▶ [SUPPLIED MATERIAL]
★ ★ ★ ★

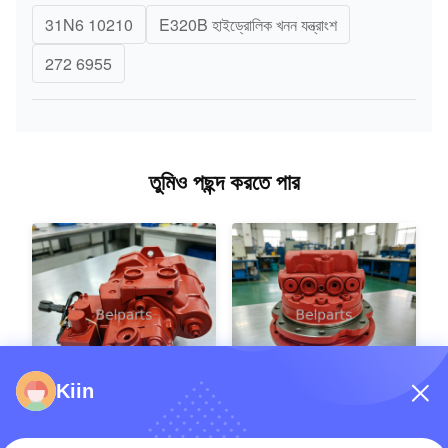
31N6 10210
E320B হাইড্রোলিক খনন যন্ত্রাংশ
272 6955
তুমিও পছন্দ করতে পার
Kiin
YANMAR VIO40-2
Kubota U20-3 U25-3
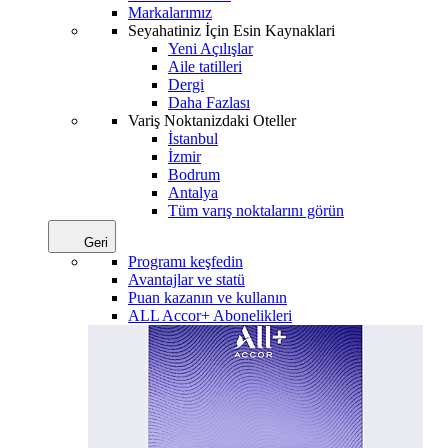
Markalarımız
Seyahatiniz İçin Esin Kaynaklari
Yeni Açılışlar
Aile tatilleri
Dergi
Daha Fazlası
Variş Noktanizdaki Oteller
İstanbul
İzmir
Bodrum
Antalya
Tüm varış noktalarını görün
Geri
Programı keşfedin
Avantajlar ve statü
Puan kazanın ve kullanın
ALL Accor+ Abonelikleri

★ ★ ★ ★

▶ [WHAT YOU SHOULD DO]
Each line from the one containing "Markalarımız" through the last line of the material must be restated word for word, with no other text.

▶ [SOLUTION FOR THIS PROBLEM]
Markalarımız
Seyahatiniz İçin Esin Kaynaklari
Yeni Açılışlar
Aile tatilleri
Dergi
Daha Fazlası
Variş Noktanizdaki Oteller
İstanbul
İzmir
Bodrum
Antalya
Tüm varış noktalarını görün
Geri
Programı keşfedin
Avantajlar ve statü
Puan kazanın ve kullanın
ALL Accor+ Abonelikleri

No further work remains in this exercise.